Feast Day of Saint Francis

FRANCIS OF ASSISI, FRIAR D. 1226

PATRON OF ANIMALS AND OF ECOLOGY

St. Francis was born in the hill country of central Italy in the town of Assisi around 1181. He was the only child of a prosperous cloth merchant and grew up among the privileged sons of the town’s wealthy families. His early youth was given over to a lively social life and dreams of knighthood to be won in the City’s wars. He returned from his military service a changed man and withdrew from his friends and former amusements in search of a new life.

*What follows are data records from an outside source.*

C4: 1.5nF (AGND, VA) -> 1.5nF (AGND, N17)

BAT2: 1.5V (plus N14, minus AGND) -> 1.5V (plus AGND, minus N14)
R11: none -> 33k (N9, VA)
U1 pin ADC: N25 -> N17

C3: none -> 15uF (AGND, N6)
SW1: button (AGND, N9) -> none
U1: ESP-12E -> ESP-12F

While praying in the ruined church of San Damiano in the countryside, he heard the words: “Francis, rebuild my Church which you see falling down.” Taking the word literally, he began to rebuild the little church with his own hands, begging in the streets for building supplies. This public humiliation led to a permanent break with his father. Francis gave away to the poor everything he had ever received from his family, even the clothes on his back. He embraced the poverty of the gospel, “sell what thou hast, give to the poor, and come and follow Me.” Francis soon discovered that his calling was not to renew merely a church, but the Church. Others soon joined Francis, many from the elite sons of the city, and a community of brothers–friars–formed around him. In contrast to the comfort of the established monasteries and clergy, the first Franciscans lived in utter poverty among the poorest of the poor. Traveling through the towns and villages, Francis preached the gospel pax et bonum–“peace and goodwill with all people.” His preaching was simple but filled with an unaffected joy and excitement which cut across class and political divisions. Encountering him, people found their lives changed, feuds were healed, and a new spirit of devotion stirred in the churches of Italy. Soon stories of miracles, many involving his affection for animals, began to surround Francis. 

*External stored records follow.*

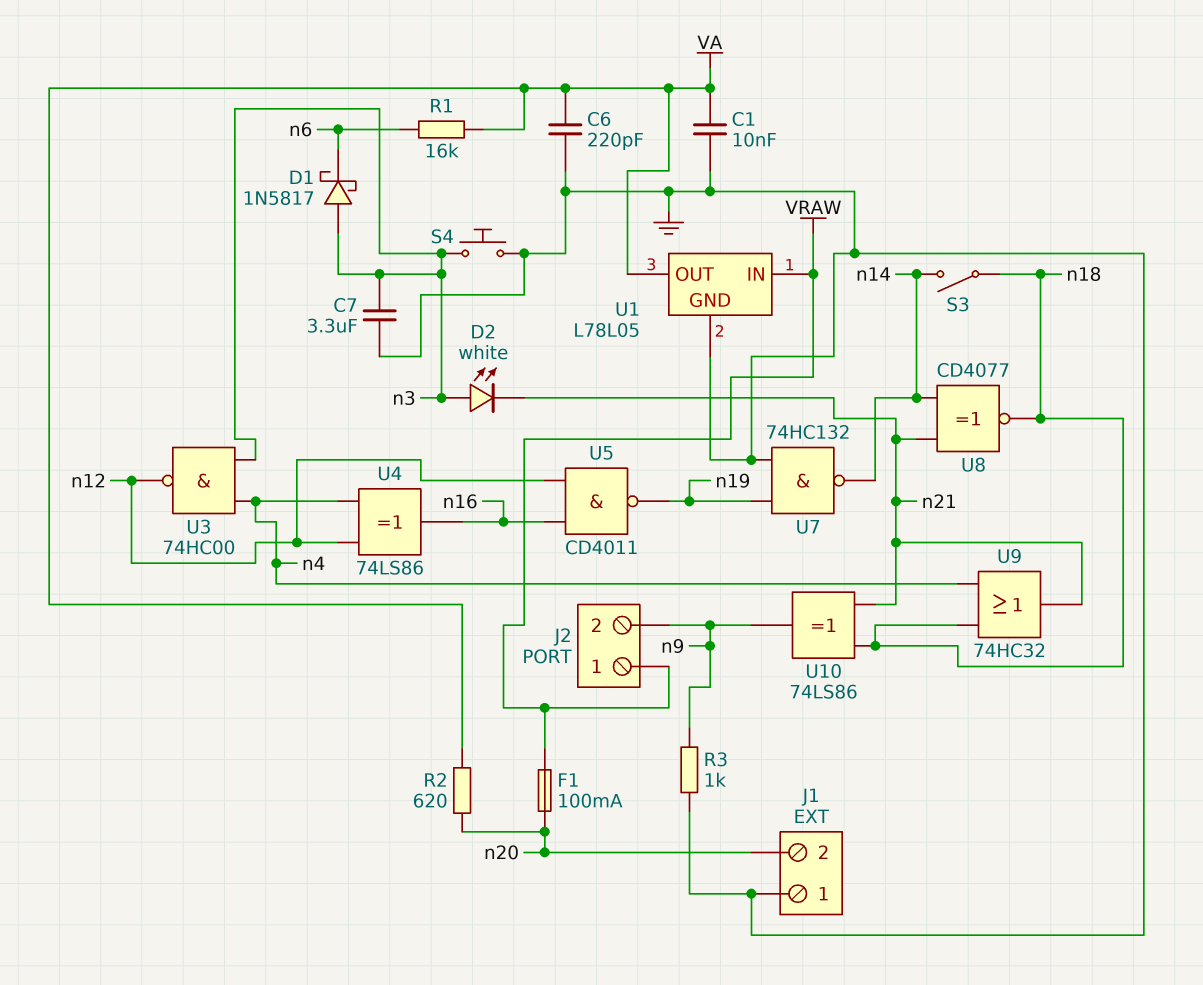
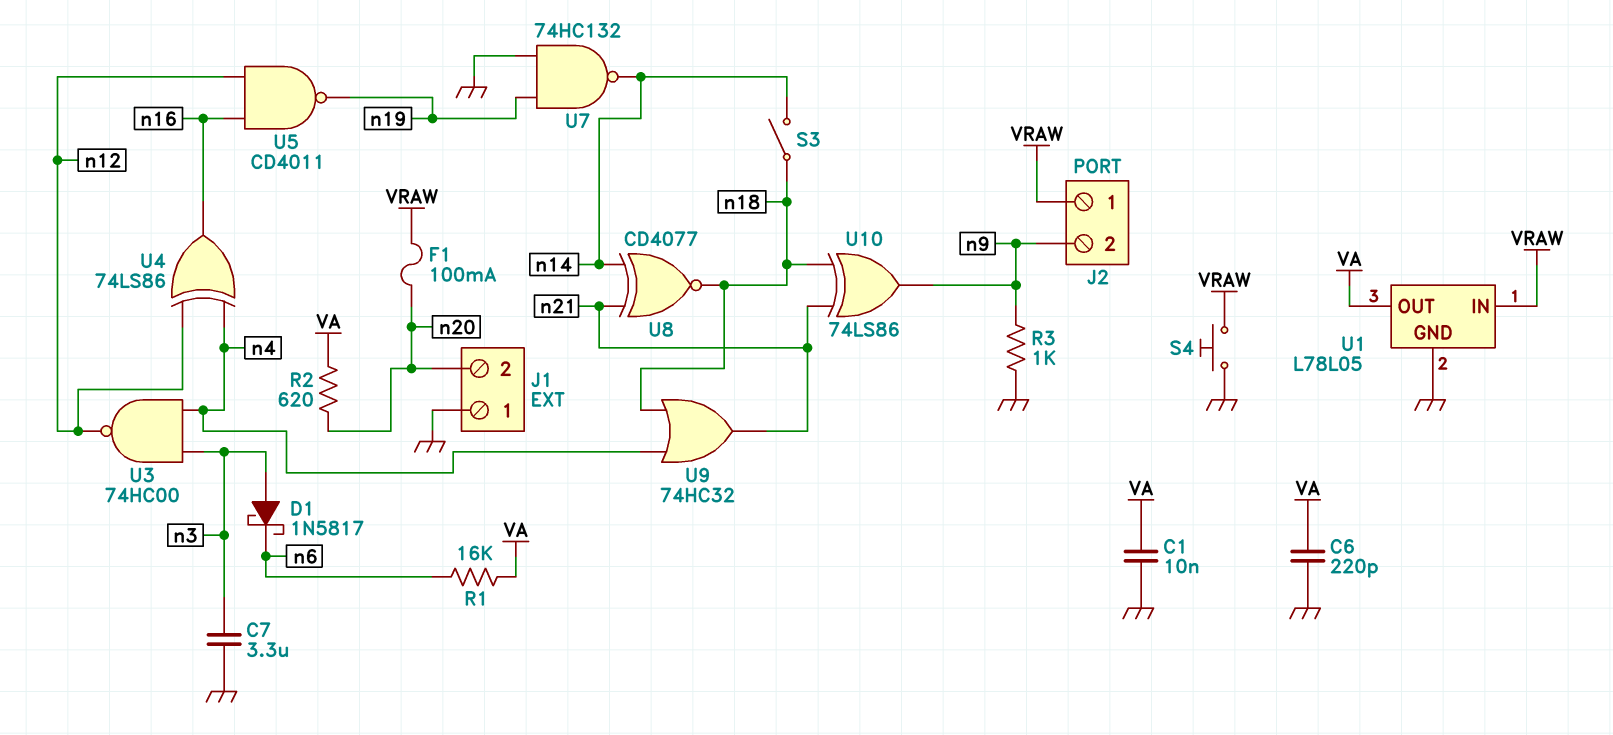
D2: LED white (A n3, K n21) -> none
S4: button (GND, n3) -> button (GND, VRAW)

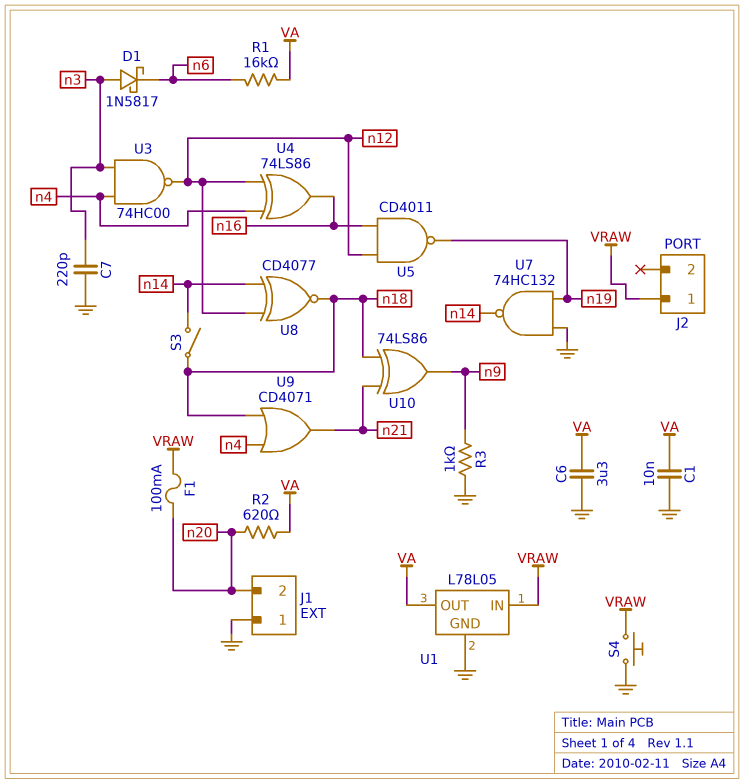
C6: 220pF (GND, VA) -> 3.3uF (GND, VA)
C7: 3.3uF (GND, n3) -> 220pF (GND, n3)
J2 pin 2: n9 -> none
U8: XNOR CD4077 (in n14, in n21, out n18) -> XNOR CD4077 (in n12, in n14, out n18)
U9: OR 74HC32 (in n4, in n18, out n21) -> OR CD4071 (in n4, in n18, out n21)

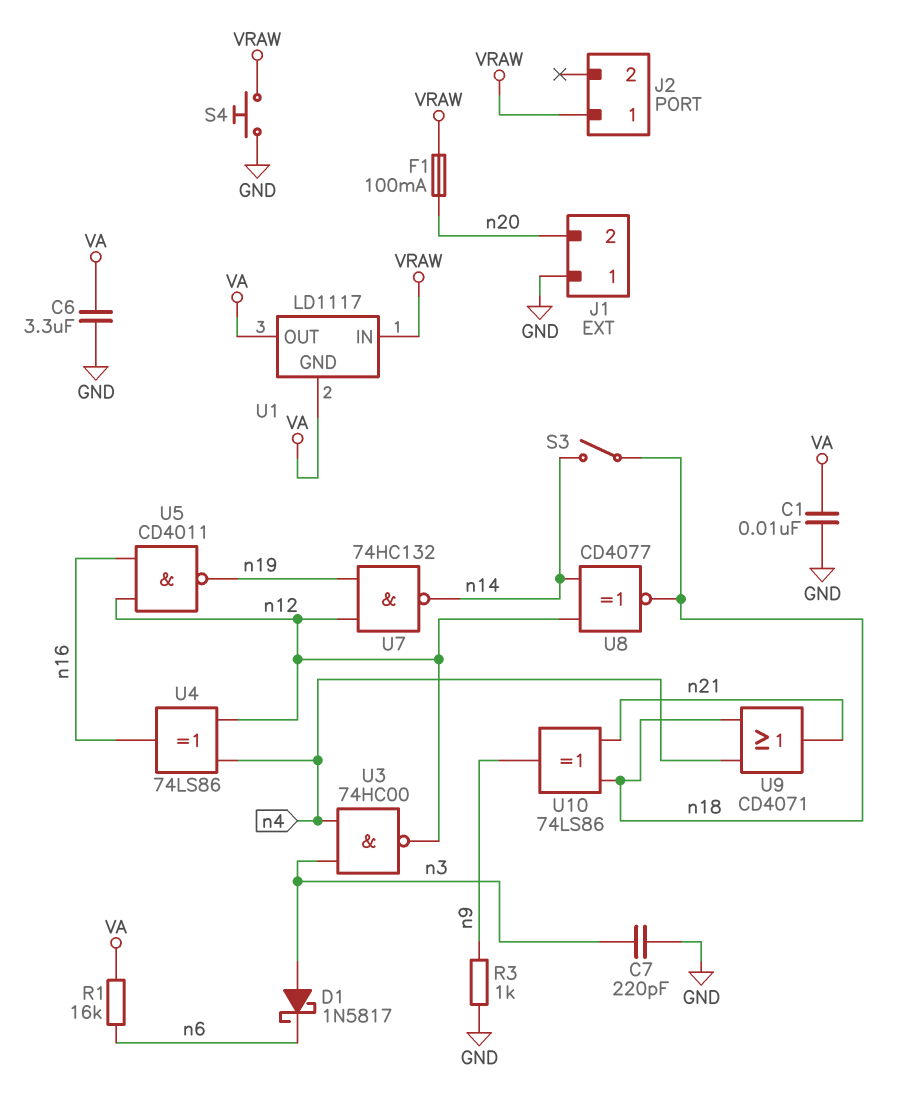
R2: 620 (VA, n20) -> none
U1: L78L05 -> LD1117
U1 pin GND: GND -> VA
U7: NAND 74HC132 (in GND, in n19, out n14) -> NAND 74HC132 (in n12, in n19, out n14)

In 1210 the great pope Innocent III recognized Francis’ community Rule, consisting only of texts from the Gospels, and the Franciscan First Order, the “Friars Minor” or “little brothers.” By the time of his death, there were over 10,000 Franciscan brothers spread across Europe, apostles of a general renewal of the Church. The greater Franciscan community included a women’s Second Order nicknamed the “Poor Clares” after St. Clare, the first Franciscan sister, and for the first time in history, a Third Order with a simple Rule adapted for regular lay people committed to service, charity, and simplicity of life.

Francis spent his last years feeling that his Order had grown beyond him, and turned more and more to interior solitude. Two years before his death during a visionary encounter with the glorified Christ, he received the “stigmata”, the five wounds of the crucified Lord, another first in Christian history. He was popularly acclaimed a saint in his own lifetime and formally canonized only a year after his death in 1226. 

Today there are both Roman Catholic and Anglican Franciscans at work across the world.